----- Material provided

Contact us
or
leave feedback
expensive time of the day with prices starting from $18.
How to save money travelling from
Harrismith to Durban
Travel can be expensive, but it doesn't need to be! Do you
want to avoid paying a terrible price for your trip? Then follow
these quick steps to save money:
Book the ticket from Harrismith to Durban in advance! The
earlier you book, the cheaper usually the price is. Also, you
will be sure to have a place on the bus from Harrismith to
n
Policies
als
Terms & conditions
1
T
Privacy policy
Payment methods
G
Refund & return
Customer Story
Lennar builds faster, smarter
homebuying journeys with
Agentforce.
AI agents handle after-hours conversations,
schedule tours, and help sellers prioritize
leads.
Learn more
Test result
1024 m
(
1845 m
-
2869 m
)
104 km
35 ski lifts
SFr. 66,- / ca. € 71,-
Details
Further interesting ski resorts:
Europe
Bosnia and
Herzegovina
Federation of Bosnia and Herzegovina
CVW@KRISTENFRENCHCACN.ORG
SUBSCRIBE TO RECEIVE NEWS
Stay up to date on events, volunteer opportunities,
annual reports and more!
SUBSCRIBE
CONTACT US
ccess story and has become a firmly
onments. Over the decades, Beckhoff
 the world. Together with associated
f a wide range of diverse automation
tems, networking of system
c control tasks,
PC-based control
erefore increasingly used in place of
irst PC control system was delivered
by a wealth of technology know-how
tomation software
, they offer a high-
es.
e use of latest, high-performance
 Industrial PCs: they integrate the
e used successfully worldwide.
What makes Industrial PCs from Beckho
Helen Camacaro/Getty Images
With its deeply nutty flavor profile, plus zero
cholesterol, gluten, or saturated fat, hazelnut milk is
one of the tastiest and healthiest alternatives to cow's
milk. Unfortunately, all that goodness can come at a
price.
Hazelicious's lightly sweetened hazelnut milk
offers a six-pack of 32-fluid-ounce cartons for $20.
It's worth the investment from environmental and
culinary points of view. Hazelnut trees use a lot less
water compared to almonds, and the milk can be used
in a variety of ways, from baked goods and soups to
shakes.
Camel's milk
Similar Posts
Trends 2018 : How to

----------

Take the records above and return, word for word, only the lines that fall from the line with "Federation of Bosnia and Herzegovina" to the line with "tomation software", both of them included.

Federation of Bosnia and Herzegovina
CVW@KRISTENFRENCHCACN.ORG
SUBSCRIBE TO RECEIVE NEWS
Stay up to date on events, volunteer opportunities,
annual reports and more!
SUBSCRIBE
CONTACT US
ccess story and has become a firmly
onments. Over the decades, Beckhoff
 the world. Together with associated
f a wide range of diverse automation
tems, networking of system
c control tasks,
PC-based control
erefore increasingly used in place of
irst PC control system was delivered
by a wealth of technology know-how
tomation software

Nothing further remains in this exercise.